*WHAT IS REQUIRED*:
Before printing the listing, strip out its pictures and keep everything else exact.

○ ○ ○ ○

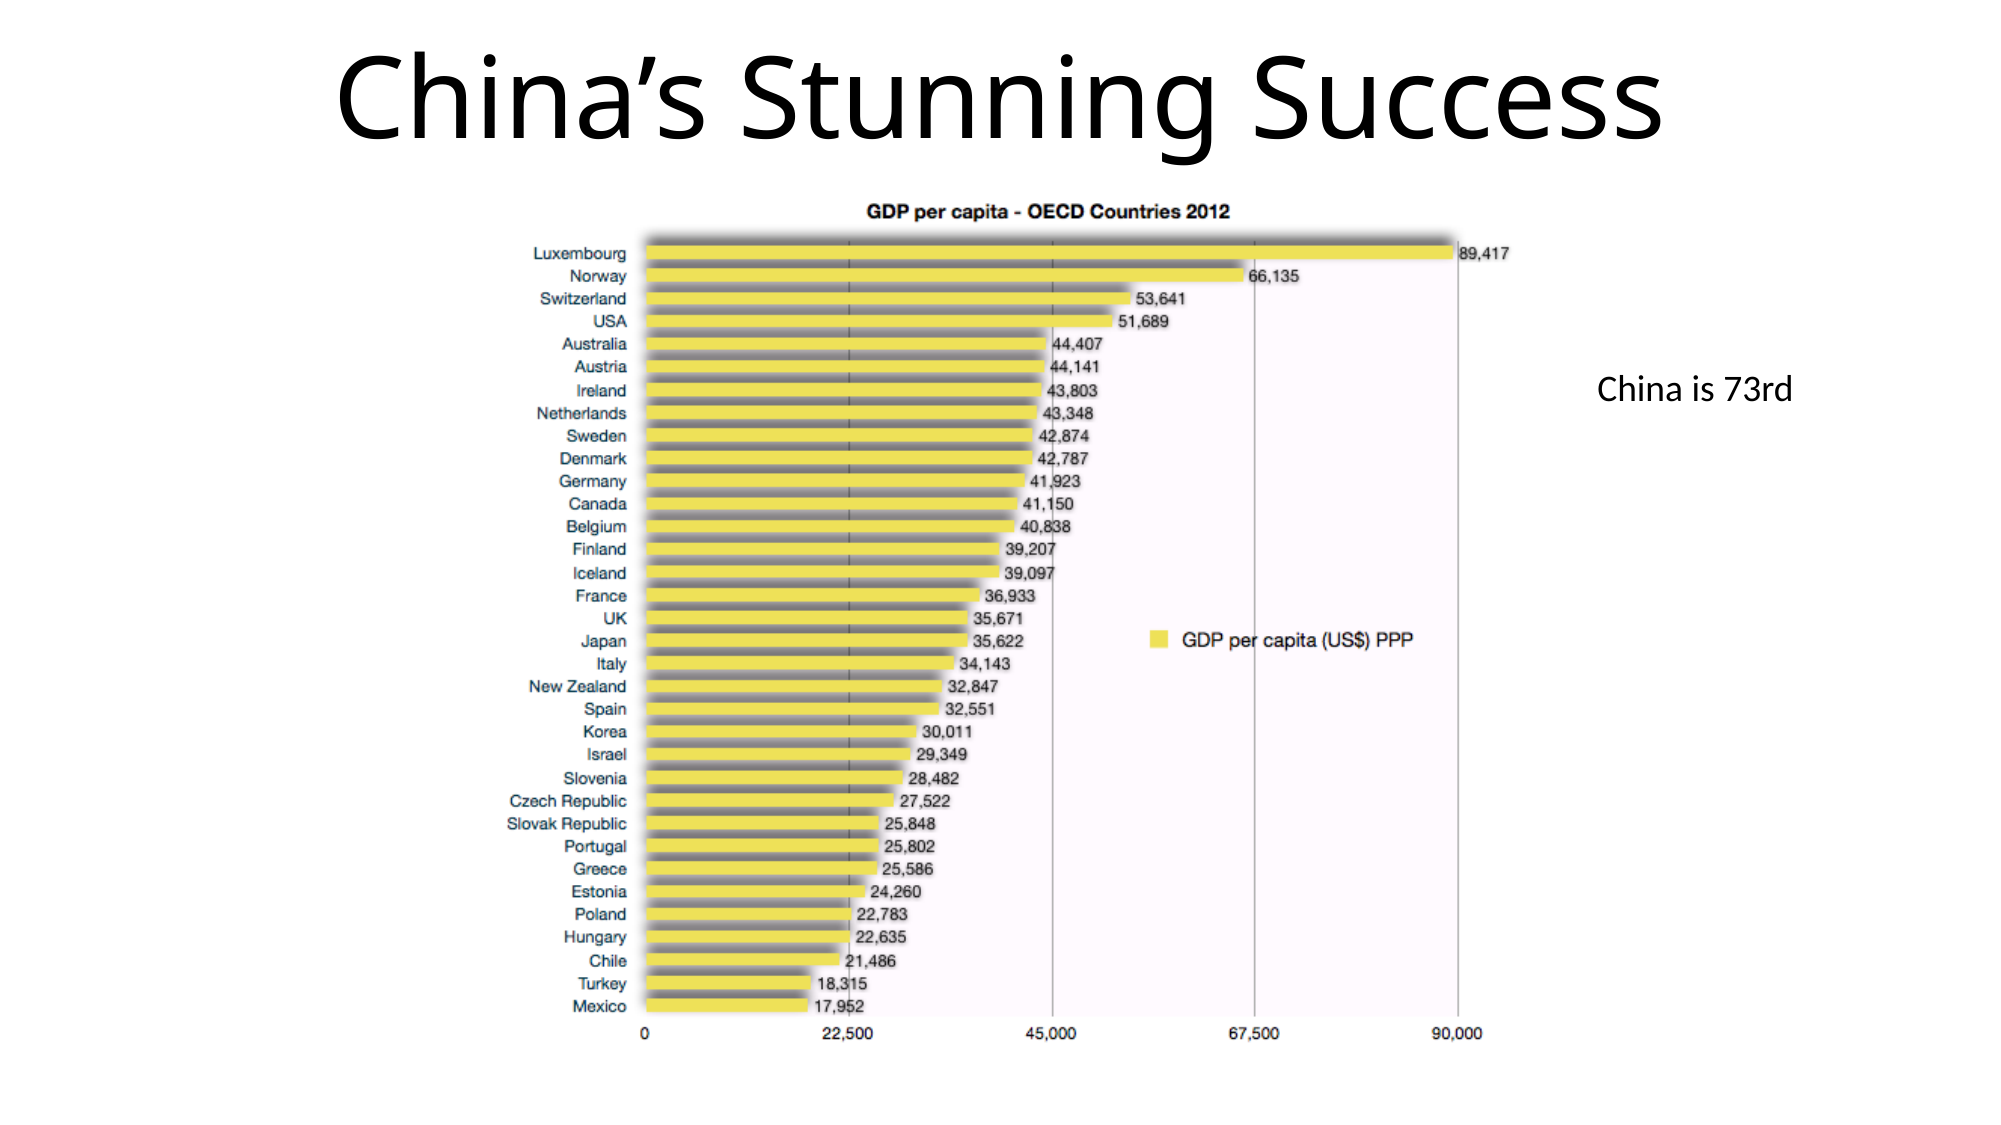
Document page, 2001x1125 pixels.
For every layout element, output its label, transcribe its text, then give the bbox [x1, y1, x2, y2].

picture [501, 193, 1521, 1056]
title China’s Stunning Success [249, 32, 1750, 172]
text_box China is 73rd [1582, 356, 1914, 417]
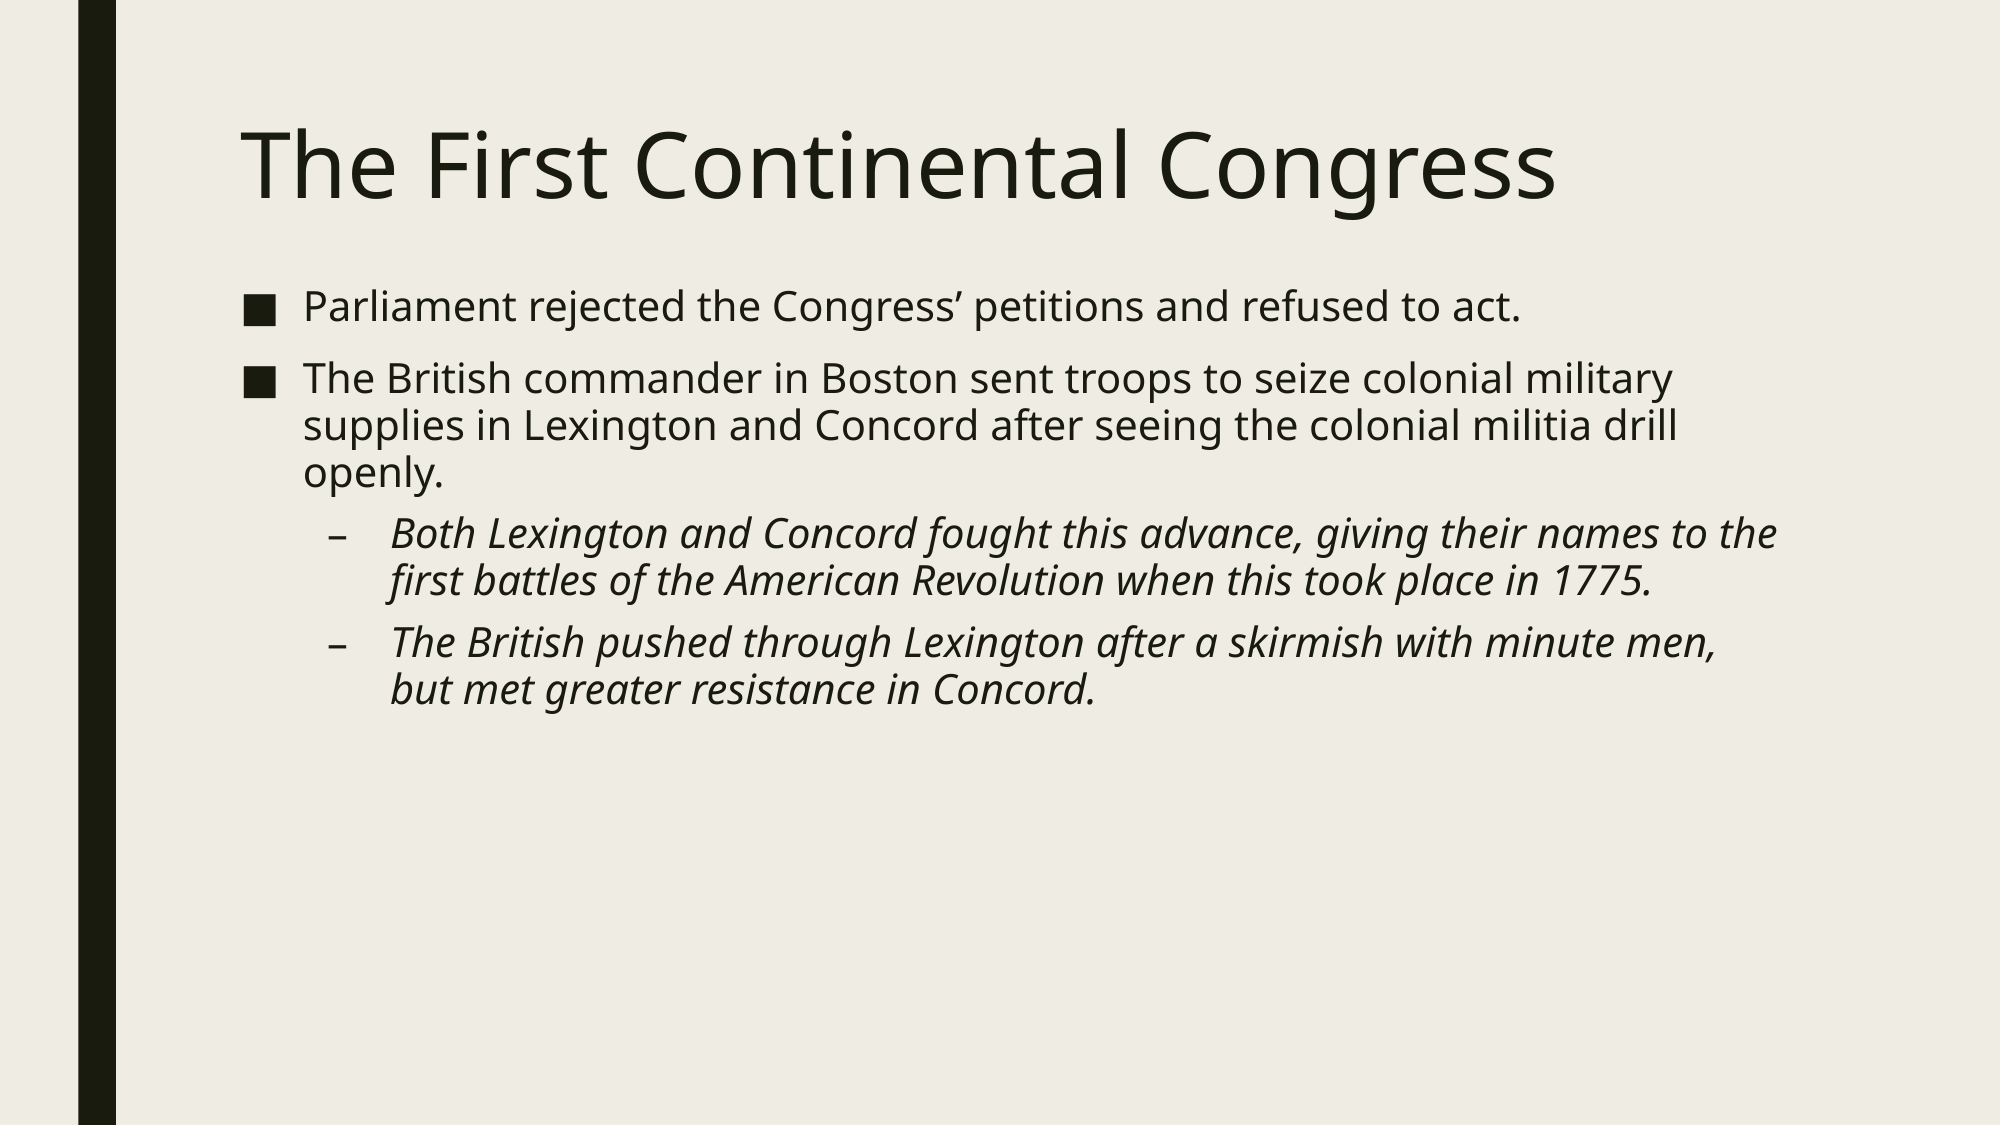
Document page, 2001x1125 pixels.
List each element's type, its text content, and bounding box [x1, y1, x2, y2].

title The First Continental Congress [225, 112, 1800, 276]
list Parliament rejected the Congress’ petitions and refused to act. The British commander in Boston sent troops to seize colonial military supplies in Lexington and Concord after seeing the colonial militia drill openly. Both Lexington and Concord fought this advance, giving their names to the first battles of the American Revolution when this took place in 1775. The British pushed through Lexington after a skirmish with minute men, but met greater resistance in Concord. [225, 276, 1800, 963]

○ ○ ○ ○

*FINISHED EXERCISE*:
Document page, 2001x1125 pixels.
For every layout element, output its label, transcribe its text, then give the bbox [x1, y1, x2, y2].

picture [501, 193, 1521, 1056]
title China’s Stunning Success [249, 32, 1750, 172]
text_box China is 73rd [1582, 356, 1914, 417]
Document page, 2001x1125 pixels.
List each element's type, its text content, and bounding box [x1, y1, x2, y2].

title The First Continental Congress [225, 112, 1800, 276]
list Parliament rejected the Congress’ petitions and refused to act. The British commander in Boston sent troops to seize colonial military supplies in Lexington and Concord after seeing the colonial militia drill openly. Both Lexington and Concord fought this advance, giving their names to the first battles of the American Revolution when this took place in 1775. The British pushed through Lexington after a skirmish with minute men, but met greater resistance in Concord. [225, 276, 1800, 963]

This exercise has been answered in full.